Working data Start Marker

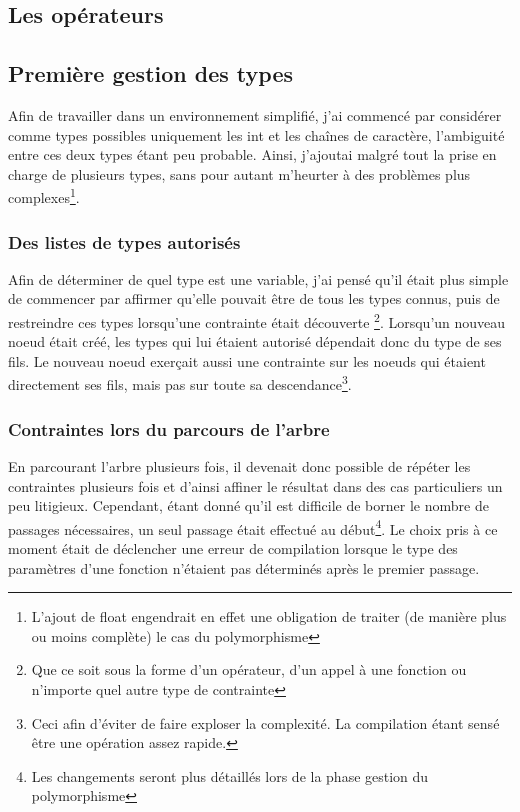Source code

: \documentclass[12pt]{article}
\begin{document}
\subsection{Les opérateurs}


\subsection{Première gestion des types}
Afin de travailler dans un environnement simplifié, j'ai commencé par
considérer comme types possibles uniquement les int et les chaînes de
caractère, l'ambiguité entre ces deux types étant peu probable. Ainsi,
j'ajoutai malgré tout la prise en charge de plusieurs types, sans pour autant
m'heurter à des problèmes plus complexes\footnote{L'ajout de float engendrait
en effet une obligation de traiter (de manière plus ou moins complète) le cas
du polymorphisme}.

\subsubsection{Des listes de types autorisés}
Afin de déterminer de quel type est une variable, j'ai pensé qu'il était plus
simple de commencer par affirmer qu'elle pouvait être de tous les types
connus, puis de restreindre ces types lorsqu'une contrainte était découverte
\footnote{Que ce soit sous la forme d'un opérateur, d'un appel à une fonction
ou n'importe quel autre type de contrainte}. Lorsqu'un nouveau noeud était
créé, les types qui lui étaient autorisé dépendait donc du type de ses fils.
Le nouveau noeud exerçait aussi une contrainte sur les noeuds qui étaient
directement ses fils, mais pas sur toute sa descendance\footnote{Ceci afin
d'éviter de faire exploser la complexité. La compilation étant sensé être une
opération assez rapide.}.

\subsubsection{Contraintes lors du parcours de l'arbre}
En parcourant l'arbre plusieurs fois, il devenait donc possible de répéter
les contraintes plusieurs fois et d'ainsi affiner le résultat dans des cas
particuliers un peu litigieux. Cependant, étant donné qu'il est difficile
de borner le nombre de passages nécessaires, un seul passage était effectué
au début\footnote{Les changements seront plus détaillés lors de la phase
gestion du polymorphisme}. Le choix pris à ce moment était de déclencher une
erreur de compilation lorsque le type des paramètres d'une fonction n'étaient
pas déterminés après le premier passage.
\end{document}

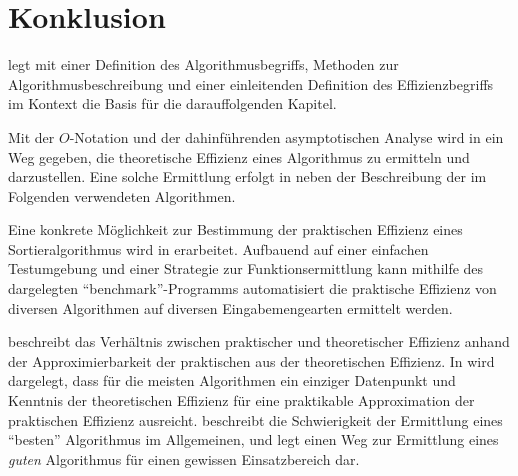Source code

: \chapter*{Konklusion}

 legt mit einer Definition des Algorithmusbegriffs, Methoden zur Algorithmusbeschreibung und einer einleitenden Definition des Effizienzbegriffs im Kontext die Basis für die darauffolgenden Kapitel.

Mit der $O$-Notation und der dahinführenden asymptotischen Analyse wird in  ein Weg gegeben, die theoretische Effizienz eines Algorithmus zu ermitteln und darzustellen. Eine solche Ermittlung erfolgt in  neben der Beschreibung der im Folgenden verwendeten Algorithmen.

Eine konkrete Möglichkeit zur Bestimmung der praktischen Effizienz eines Sortieralgorithmus wird in  erarbeitet. Aufbauend auf einer einfachen Testumgebung und einer Strategie zur Funktionsermittlung kann mithilfe des dargelegten \enquote{benchmark}-Programms automatisiert die praktische Effizienz von diversen Algorithmen auf diversen Eingabemengearten ermittelt werden.

 beschreibt das Verhältnis zwischen praktischer und theoretischer Effizienz anhand der Approximierbarkeit der praktischen aus der theoretischen Effizienz. In  wird dargelegt, dass für die meisten Algorithmen ein einziger Datenpunkt und Kenntnis der theoretischen Effizienz für eine praktikable Approximation der praktischen Effizienz ausreicht.  beschreibt die Schwierigkeit der Ermittlung eines \enquote{besten} Algorithmus im Allgemeinen, und legt einen Weg zur Ermittlung eines \emph{guten} Algorithmus für einen gewissen Einsatzbereich dar.

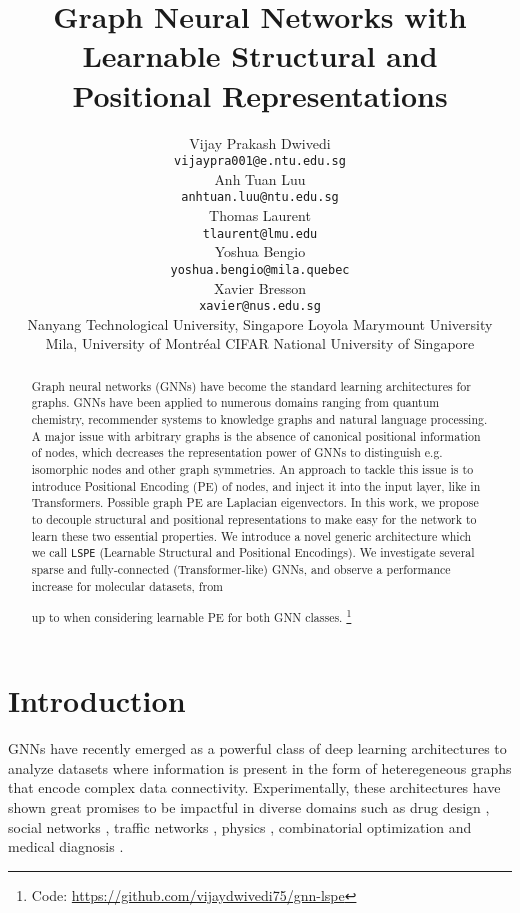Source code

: \documentclass{article} \usepackage{iclr2021_conference,times}
\title{Graph Neural Networks with Learnable Structural and Positional Representations}
\author{Vijay Prakash Dwivedi \\
  \texttt{vijaypra001@e.ntu.edu.sg} \\
  \And
  Anh Tuan Luu \\
  \texttt{anhtuan.luu@ntu.edu.sg} \\
  \And
  Thomas Laurent \\
  \texttt{tlaurent@lmu.edu} \\
  \And
  Yoshua Bengio \\
  \texttt{yoshua.bengio@mila.quebec} \\
  \And
  Xavier Bresson \\
  \texttt{xavier@nus.edu.sg} \\
  \AND
  {\normalfont  Nanyang Technological University, Singapore \hspace{0.18cm}  Loyola Marymount University} \\
   Mila, University of Montr\'eal \hspace{0.18cm}  CIFAR \hspace{0.14cm}  National University of Singapore
}
\begin{document}
\maketitle



\begin{abstract}
Graph neural networks (GNNs) have become the standard learning architectures for graphs.
GNNs have been applied to numerous domains ranging from quantum chemistry, recommender systems to knowledge graphs and natural language processing. A major issue with arbitrary graphs is the absence of canonical positional information of nodes, which decreases the representation power of GNNs to distinguish e.g. isomorphic nodes and other graph symmetries. An approach to tackle this issue is to introduce Positional Encoding (PE) of nodes, and inject it into the input layer, like in Transformers. Possible graph PE are Laplacian eigenvectors. In this work, we propose to decouple structural and positional representations to make easy for the network to learn these two essential properties. We introduce a novel generic architecture which we call \texttt{LSPE} (Learnable Structural and Positional Encodings). We investigate several sparse and fully-connected (Transformer-like) GNNs, and observe a performance increase for molecular datasets, from 

up to 
when considering learnable PE for both GNN classes.
\footnote{Code:  \url{https://github.com/vijaydwivedi75/gnn-lspe}}
\end{abstract}

\section{Introduction}
\label{sec:introduction}

GNNs have recently emerged as a powerful class of deep learning architectures to analyze datasets where information is present in the form of heteregeneous graphs that encode complex data connectivity. Experimentally, these architectures have 
shown great promises to be impactful in diverse domains such as drug design \citep{stokes2020deep, gaudelet2020utilising}, social networks \citep{monti2019fake, pal2020pinnersage}, traffic networks \citep{derrowpinion2021traffic}, physics \citep{cranmer2019learning, bapst2020unveiling}, combinatorial optimization \citep{bengio2021machine,cappart2021combinatorial} and medical diagnosis \citep{li2020graph}. 
\end{document}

Working data End Marker

_Assigned task_: Every line of the listing should be copied precisely, with images omitted.

_Final answer_:
Source code

: \documentclass[12pt]{article}
\begin{document}
\subsection{Les opérateurs}


\subsection{Première gestion des types}
Afin de travailler dans un environnement simplifié, j'ai commencé par
considérer comme types possibles uniquement les int et les chaînes de
caractère, l'ambiguité entre ces deux types étant peu probable. Ainsi,
j'ajoutai malgré tout la prise en charge de plusieurs types, sans pour autant
m'heurter à des problèmes plus complexes\footnote{L'ajout de float engendrait
en effet une obligation de traiter (de manière plus ou moins complète) le cas
du polymorphisme}.

\subsubsection{Des listes de types autorisés}
Afin de déterminer de quel type est une variable, j'ai pensé qu'il était plus
simple de commencer par affirmer qu'elle pouvait être de tous les types
connus, puis de restreindre ces types lorsqu'une contrainte était découverte
\footnote{Que ce soit sous la forme d'un opérateur, d'un appel à une fonction
ou n'importe quel autre type de contrainte}. Lorsqu'un nouveau noeud était
créé, les types qui lui étaient autorisé dépendait donc du type de ses fils.
Le nouveau noeud exerçait aussi une contrainte sur les noeuds qui étaient
directement ses fils, mais pas sur toute sa descendance\footnote{Ceci afin
d'éviter de faire exploser la complexité. La compilation étant sensé être une
opération assez rapide.}.

\subsubsection{Contraintes lors du parcours de l'arbre}
En parcourant l'arbre plusieurs fois, il devenait donc possible de répéter
les contraintes plusieurs fois et d'ainsi affiner le résultat dans des cas
particuliers un peu litigieux. Cependant, étant donné qu'il est difficile
de borner le nombre de passages nécessaires, un seul passage était effectué
au début\footnote{Les changements seront plus détaillés lors de la phase
gestion du polymorphisme}. Le choix pris à ce moment était de déclencher une
erreur de compilation lorsque le type des paramètres d'une fonction n'étaient
pas déterminés après le premier passage.
\end{document}

Source code

: \chapter*{Konklusion}

 legt mit einer Definition des Algorithmusbegriffs, Methoden zur Algorithmusbeschreibung und einer einleitenden Definition des Effizienzbegriffs im Kontext die Basis für die darauffolgenden Kapitel.

Mit der $O$-Notation und der dahinführenden asymptotischen Analyse wird in  ein Weg gegeben, die theoretische Effizienz eines Algorithmus zu ermitteln und darzustellen. Eine solche Ermittlung erfolgt in  neben der Beschreibung der im Folgenden verwendeten Algorithmen.

Eine konkrete Möglichkeit zur Bestimmung der praktischen Effizienz eines Sortieralgorithmus wird in  erarbeitet. Aufbauend auf einer einfachen Testumgebung und einer Strategie zur Funktionsermittlung kann mithilfe des dargelegten \enquote{benchmark}-Programms automatisiert die praktische Effizienz von diversen Algorithmen auf diversen Eingabemengearten ermittelt werden.

 beschreibt das Verhältnis zwischen praktischer und theoretischer Effizienz anhand der Approximierbarkeit der praktischen aus der theoretischen Effizienz. In  wird dargelegt, dass für die meisten Algorithmen ein einziger Datenpunkt und Kenntnis der theoretischen Effizienz für eine praktikable Approximation der praktischen Effizienz ausreicht.  beschreibt die Schwierigkeit der Ermittlung eines \enquote{besten} Algorithmus im Allgemeinen, und legt einen Weg zur Ermittlung eines \emph{guten} Algorithmus für einen gewissen Einsatzbereich dar.

Source code

: \documentclass{article} \usepackage{iclr2021_conference,times}
\title{Graph Neural Networks with Learnable Structural and Positional Representations}
\author{Vijay Prakash Dwivedi \\
  \texttt{vijaypra001@e.ntu.edu.sg} \\
  \And
  Anh Tuan Luu \\
  \texttt{anhtuan.luu@ntu.edu.sg} \\
  \And
  Thomas Laurent \\
  \texttt{tlaurent@lmu.edu} \\
  \And
  Yoshua Bengio \\
  \texttt{yoshua.bengio@mila.quebec} \\
  \And
  Xavier Bresson \\
  \texttt{xavier@nus.edu.sg} \\
  \AND
  {\normalfont  Nanyang Technological University, Singapore \hspace{0.18cm}  Loyola Marymount University} \\
   Mila, University of Montr\'eal \hspace{0.18cm}  CIFAR \hspace{0.14cm}  National University of Singapore
}
\begin{document}
\maketitle



\begin{abstract}
Graph neural networks (GNNs) have become the standard learning architectures for graphs.
GNNs have been applied to numerous domains ranging from quantum chemistry, recommender systems to knowledge graphs and natural language processing. A major issue with arbitrary graphs is the absence of canonical positional information of nodes, which decreases the representation power of GNNs to distinguish e.g. isomorphic nodes and other graph symmetries. An approach to tackle this issue is to introduce Positional Encoding (PE) of nodes, and inject it into the input layer, like in Transformers. Possible graph PE are Laplacian eigenvectors. In this work, we propose to decouple structural and positional representations to make easy for the network to learn these two essential properties. We introduce a novel generic architecture which we call \texttt{LSPE} (Learnable Structural and Positional Encodings). We investigate several sparse and fully-connected (Transformer-like) GNNs, and observe a performance increase for molecular datasets, from 

up to 
when considering learnable PE for both GNN classes.
\footnote{Code:  \url{https://github.com/vijaydwivedi75/gnn-lspe}}
\end{abstract}

\section{Introduction}
\label{sec:introduction}

GNNs have recently emerged as a powerful class of deep learning architectures to analyze datasets where information is present in the form of heteregeneous graphs that encode complex data connectivity. Experimentally, these architectures have 
shown great promises to be impactful in diverse domains such as drug design \citep{stokes2020deep, gaudelet2020utilising}, social networks \citep{monti2019fake, pal2020pinnersage}, traffic networks \citep{derrowpinion2021traffic}, physics \citep{cranmer2019learning, bapst2020unveiling}, combinatorial optimization \citep{bengio2021machine,cappart2021combinatorial} and medical diagnosis \citep{li2020graph}. 
\end{document}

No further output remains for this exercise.